EXERCISE A – Reproduce the part of the Carbon Creative article starting at "Carbon Creative is" and ending at "within Australian society.".
EXERCISE B – Decide whether each statement agrees with the Carbon Creative article, answering yes or no and quoting the words that settle it: (i) The agency was founded in 2006. (ii) Carbon Media was set up as a non-profit business. (iii) The agency is based in Melbourne.

SELECTED PASSAGE –
********************

= Carbon Creative =

Australian creative agency

Carbon Creative is an Indigenous-owned creative agency based in Brisbane, Australia. The agency was founded in 2006 and produces creative content "to help close the gap between Indigenous and non-Indigenous people" of Australia, shift perceptions of Indigenous communities that centre around negative stereotypes and economic and social disadvantage, and increase representation of First Nations Australians within Australian society.

== History ==
The agency was founded "around a kitchen table in 2006" by Wayne Denning under the name Carbon Media to showcase the arts and culture of Australia's Aboriginal and Torres Strait Islander people, and to create more positive representation of First Nations people in the Australian mainstream media. Denning stated that while Carbon Media was founded as a for-profit business to ensure ongoing viability, it was established with "a philosophy of social entrepreneurship", and the intent of giving back to the First Nations community of Australia.

********************

[Stored dataset items]
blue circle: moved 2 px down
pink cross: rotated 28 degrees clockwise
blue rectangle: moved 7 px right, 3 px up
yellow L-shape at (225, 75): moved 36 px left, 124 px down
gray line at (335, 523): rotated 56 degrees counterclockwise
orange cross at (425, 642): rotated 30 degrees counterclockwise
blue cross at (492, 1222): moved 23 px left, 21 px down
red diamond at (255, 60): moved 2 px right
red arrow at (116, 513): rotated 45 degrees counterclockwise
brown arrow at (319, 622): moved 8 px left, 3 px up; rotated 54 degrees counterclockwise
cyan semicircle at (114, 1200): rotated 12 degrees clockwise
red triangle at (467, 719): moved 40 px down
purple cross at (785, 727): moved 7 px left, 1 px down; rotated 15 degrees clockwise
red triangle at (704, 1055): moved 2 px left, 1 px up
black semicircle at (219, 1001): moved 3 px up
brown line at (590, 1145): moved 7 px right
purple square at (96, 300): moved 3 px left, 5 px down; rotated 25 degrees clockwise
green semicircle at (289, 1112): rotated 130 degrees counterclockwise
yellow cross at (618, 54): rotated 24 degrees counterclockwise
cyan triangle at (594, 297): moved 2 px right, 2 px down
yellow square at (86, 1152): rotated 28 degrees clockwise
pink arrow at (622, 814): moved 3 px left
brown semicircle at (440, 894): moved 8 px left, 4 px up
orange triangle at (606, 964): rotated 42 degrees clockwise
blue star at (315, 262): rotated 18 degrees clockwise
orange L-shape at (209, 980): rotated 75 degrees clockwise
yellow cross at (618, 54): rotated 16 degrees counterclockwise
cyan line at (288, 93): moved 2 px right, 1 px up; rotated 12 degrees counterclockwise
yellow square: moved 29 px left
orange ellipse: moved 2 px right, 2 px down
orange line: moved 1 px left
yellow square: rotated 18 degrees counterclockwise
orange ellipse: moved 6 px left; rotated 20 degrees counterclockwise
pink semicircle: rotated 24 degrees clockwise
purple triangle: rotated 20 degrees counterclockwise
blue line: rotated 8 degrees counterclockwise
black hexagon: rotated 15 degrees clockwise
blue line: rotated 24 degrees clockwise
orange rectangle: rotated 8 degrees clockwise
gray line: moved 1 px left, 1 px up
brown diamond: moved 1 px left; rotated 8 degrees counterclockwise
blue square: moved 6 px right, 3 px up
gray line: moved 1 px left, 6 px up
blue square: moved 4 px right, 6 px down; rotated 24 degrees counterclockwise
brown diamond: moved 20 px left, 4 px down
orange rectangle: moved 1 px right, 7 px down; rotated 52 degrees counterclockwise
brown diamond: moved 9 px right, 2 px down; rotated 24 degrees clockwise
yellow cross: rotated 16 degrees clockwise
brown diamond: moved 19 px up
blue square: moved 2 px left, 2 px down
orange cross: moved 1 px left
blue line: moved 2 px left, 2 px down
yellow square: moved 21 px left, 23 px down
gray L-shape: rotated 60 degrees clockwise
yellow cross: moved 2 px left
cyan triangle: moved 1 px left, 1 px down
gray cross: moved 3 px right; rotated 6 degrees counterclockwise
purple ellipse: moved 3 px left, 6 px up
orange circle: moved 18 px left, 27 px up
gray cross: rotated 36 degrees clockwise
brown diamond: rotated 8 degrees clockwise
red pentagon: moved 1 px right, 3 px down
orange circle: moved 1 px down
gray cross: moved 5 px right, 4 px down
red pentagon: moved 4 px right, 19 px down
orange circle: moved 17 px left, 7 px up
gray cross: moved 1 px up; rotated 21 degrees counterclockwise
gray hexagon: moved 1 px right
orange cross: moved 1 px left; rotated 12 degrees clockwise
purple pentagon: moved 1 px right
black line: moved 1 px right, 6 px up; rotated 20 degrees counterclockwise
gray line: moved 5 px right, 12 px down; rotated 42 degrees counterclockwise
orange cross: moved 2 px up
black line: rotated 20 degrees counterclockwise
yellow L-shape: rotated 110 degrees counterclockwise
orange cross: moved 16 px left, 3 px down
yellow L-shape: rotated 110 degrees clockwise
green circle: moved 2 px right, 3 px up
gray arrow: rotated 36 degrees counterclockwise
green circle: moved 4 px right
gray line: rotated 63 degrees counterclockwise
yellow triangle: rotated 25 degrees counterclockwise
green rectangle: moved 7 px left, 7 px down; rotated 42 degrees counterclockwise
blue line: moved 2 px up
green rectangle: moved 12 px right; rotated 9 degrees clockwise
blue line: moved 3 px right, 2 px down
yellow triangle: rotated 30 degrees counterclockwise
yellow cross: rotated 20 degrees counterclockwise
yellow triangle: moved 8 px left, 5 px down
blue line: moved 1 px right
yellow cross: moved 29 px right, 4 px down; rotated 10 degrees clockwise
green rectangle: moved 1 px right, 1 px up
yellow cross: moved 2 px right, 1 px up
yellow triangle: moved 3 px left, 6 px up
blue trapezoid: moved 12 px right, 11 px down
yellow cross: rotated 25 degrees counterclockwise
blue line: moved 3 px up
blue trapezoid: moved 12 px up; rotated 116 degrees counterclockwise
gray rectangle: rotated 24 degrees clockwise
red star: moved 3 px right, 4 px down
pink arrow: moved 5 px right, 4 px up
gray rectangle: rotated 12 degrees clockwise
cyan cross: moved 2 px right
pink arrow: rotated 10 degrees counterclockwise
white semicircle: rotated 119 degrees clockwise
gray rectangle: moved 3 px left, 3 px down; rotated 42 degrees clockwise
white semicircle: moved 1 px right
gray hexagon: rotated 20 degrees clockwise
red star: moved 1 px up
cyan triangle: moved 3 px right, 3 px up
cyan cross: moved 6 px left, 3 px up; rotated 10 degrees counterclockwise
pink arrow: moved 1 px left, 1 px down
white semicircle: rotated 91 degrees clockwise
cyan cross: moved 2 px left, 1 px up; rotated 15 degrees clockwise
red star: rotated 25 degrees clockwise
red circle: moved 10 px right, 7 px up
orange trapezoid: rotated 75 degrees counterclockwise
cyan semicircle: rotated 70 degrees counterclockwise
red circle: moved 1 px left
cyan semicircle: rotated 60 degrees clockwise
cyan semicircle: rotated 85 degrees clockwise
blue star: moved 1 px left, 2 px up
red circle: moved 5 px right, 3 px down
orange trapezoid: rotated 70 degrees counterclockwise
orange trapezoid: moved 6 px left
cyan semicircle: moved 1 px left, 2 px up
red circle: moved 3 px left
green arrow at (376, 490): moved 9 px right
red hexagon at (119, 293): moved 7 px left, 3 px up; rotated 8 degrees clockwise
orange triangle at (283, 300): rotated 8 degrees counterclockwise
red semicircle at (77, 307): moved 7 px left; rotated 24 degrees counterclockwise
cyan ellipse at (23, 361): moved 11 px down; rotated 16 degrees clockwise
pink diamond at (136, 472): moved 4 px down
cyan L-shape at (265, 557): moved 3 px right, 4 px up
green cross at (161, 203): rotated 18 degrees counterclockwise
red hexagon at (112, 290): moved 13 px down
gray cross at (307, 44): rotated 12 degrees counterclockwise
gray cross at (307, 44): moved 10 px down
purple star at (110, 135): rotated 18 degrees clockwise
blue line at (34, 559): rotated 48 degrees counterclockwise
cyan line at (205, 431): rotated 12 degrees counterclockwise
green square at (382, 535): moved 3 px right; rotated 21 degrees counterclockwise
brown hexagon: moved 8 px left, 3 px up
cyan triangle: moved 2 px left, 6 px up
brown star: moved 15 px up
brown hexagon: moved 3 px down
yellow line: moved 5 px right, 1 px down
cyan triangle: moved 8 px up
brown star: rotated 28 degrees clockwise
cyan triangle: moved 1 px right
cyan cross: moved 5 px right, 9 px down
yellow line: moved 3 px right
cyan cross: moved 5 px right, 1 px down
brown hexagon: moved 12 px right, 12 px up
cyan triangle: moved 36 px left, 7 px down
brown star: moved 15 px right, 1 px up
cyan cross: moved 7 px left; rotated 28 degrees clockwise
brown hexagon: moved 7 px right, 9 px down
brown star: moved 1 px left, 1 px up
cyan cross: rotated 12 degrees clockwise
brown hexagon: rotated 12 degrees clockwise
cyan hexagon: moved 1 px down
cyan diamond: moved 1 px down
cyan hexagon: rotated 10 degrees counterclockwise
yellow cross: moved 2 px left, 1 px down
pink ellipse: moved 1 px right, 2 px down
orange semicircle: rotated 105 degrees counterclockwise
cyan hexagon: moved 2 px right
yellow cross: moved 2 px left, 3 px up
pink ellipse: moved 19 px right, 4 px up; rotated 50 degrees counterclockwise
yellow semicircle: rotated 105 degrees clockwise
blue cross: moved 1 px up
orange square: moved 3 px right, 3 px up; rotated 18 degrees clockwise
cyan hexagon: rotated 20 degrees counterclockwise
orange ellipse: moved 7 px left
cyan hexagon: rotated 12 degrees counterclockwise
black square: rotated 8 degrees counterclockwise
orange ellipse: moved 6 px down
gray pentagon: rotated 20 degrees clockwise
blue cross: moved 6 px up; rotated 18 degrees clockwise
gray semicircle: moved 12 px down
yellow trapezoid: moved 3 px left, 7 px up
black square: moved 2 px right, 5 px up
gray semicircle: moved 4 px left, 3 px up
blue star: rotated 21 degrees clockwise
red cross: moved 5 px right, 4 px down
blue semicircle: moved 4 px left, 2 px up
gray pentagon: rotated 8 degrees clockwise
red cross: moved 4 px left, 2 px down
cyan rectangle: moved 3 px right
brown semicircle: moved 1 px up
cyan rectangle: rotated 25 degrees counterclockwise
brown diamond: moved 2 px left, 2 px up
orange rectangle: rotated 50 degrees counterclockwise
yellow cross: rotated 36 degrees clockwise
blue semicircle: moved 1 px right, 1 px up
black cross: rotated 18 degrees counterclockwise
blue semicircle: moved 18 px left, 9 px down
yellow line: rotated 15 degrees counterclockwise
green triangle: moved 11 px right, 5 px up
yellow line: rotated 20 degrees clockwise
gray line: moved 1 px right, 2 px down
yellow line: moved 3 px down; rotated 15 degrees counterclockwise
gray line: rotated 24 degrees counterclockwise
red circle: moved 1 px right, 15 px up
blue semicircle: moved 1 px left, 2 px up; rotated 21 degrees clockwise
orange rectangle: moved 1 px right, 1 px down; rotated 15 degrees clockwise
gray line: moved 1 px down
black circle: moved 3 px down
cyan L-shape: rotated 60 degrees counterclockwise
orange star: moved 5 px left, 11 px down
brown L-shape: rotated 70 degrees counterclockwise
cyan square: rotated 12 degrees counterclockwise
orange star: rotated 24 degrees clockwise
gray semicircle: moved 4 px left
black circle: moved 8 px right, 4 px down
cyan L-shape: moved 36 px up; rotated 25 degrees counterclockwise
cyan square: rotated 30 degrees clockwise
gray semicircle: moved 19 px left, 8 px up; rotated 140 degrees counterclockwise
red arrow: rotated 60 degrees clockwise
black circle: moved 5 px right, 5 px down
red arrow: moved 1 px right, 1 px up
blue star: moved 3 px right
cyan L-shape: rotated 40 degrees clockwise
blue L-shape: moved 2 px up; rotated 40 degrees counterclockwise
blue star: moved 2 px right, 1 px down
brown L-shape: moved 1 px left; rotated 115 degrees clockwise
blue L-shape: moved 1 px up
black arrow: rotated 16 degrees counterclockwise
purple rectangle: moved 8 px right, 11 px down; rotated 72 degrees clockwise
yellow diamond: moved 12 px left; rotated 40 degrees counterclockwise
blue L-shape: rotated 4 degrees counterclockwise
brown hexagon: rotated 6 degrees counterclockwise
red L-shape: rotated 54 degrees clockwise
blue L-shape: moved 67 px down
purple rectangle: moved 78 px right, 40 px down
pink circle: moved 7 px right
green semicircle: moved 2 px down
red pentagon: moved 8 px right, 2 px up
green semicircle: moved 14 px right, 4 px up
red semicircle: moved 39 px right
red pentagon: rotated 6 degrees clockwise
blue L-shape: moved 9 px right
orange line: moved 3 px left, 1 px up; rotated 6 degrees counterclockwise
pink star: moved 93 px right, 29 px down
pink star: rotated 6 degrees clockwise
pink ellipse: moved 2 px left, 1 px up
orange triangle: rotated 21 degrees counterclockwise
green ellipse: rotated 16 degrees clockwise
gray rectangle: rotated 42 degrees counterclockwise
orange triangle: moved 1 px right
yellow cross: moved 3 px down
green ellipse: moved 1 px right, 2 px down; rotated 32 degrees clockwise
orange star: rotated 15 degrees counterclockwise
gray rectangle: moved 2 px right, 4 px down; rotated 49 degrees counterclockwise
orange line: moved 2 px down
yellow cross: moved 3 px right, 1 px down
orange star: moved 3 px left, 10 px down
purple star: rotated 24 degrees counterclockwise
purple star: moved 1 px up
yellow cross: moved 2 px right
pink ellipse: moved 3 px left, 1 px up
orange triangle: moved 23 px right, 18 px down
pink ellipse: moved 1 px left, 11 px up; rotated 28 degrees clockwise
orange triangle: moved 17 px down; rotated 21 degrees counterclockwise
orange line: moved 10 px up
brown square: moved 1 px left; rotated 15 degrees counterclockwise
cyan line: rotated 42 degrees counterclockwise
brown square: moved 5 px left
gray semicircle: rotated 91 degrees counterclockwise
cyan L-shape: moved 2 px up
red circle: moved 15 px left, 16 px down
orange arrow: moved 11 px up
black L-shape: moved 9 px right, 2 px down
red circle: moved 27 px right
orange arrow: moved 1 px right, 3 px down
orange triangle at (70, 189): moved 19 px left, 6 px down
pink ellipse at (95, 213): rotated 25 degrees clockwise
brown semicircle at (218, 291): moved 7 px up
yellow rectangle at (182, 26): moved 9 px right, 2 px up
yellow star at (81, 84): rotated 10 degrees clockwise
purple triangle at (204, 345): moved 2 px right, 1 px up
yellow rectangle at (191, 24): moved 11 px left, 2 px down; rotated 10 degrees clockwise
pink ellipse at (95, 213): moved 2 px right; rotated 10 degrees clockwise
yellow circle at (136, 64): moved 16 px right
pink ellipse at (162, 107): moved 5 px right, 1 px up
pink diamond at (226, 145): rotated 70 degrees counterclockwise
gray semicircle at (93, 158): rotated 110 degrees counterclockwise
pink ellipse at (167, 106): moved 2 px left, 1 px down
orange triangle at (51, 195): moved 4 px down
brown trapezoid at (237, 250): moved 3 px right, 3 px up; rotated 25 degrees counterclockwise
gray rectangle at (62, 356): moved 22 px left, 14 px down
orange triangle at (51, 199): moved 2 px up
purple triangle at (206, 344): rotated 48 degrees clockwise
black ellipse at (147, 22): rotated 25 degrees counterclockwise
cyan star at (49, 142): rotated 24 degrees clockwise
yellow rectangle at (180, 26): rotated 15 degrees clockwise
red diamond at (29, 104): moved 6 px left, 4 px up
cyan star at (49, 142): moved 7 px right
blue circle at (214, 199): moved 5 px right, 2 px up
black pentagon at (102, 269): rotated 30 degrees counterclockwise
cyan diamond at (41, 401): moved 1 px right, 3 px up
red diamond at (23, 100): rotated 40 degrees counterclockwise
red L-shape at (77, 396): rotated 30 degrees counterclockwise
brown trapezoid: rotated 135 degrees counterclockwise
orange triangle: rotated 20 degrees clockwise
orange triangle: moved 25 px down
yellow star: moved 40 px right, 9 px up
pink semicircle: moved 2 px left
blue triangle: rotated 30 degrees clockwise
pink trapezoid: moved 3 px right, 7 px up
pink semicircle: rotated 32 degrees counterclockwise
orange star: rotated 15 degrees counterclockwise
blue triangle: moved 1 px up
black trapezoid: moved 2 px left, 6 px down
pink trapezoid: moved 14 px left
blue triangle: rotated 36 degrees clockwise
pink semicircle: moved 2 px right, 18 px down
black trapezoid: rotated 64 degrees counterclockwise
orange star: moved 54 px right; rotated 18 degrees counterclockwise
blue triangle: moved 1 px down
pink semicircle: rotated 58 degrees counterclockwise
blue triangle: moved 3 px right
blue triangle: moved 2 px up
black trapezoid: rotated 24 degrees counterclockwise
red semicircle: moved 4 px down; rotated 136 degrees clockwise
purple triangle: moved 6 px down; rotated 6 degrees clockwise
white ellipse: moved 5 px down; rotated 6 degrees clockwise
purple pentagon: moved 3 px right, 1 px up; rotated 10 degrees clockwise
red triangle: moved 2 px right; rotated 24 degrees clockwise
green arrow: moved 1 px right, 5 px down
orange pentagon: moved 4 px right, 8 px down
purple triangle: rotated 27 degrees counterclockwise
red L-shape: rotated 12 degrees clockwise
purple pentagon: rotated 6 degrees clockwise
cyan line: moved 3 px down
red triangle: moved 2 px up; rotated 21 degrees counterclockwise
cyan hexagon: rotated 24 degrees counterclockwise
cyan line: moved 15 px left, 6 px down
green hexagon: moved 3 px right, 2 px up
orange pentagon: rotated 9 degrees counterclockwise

********************

ANSWER AREA A –
Carbon Creative is an Indigenous-owned creative agency based in Brisbane, Australia. The agency was founded in 2006 and produces creative content "to help close the gap between Indigenous and non-Indigenous people" of Australia, shift perceptions of Indigenous communities that centre around negative stereotypes and economic and social disadvantage, and increase representation of First Nations Australians within Australian society.

ANSWER AREA B –
(i) Yes: "The agency was founded in 2006"
(ii) No: "Carbon Media was founded as a for-profit business to ensure ongoing viability"
(iii) No: "based in Brisbane, Australia"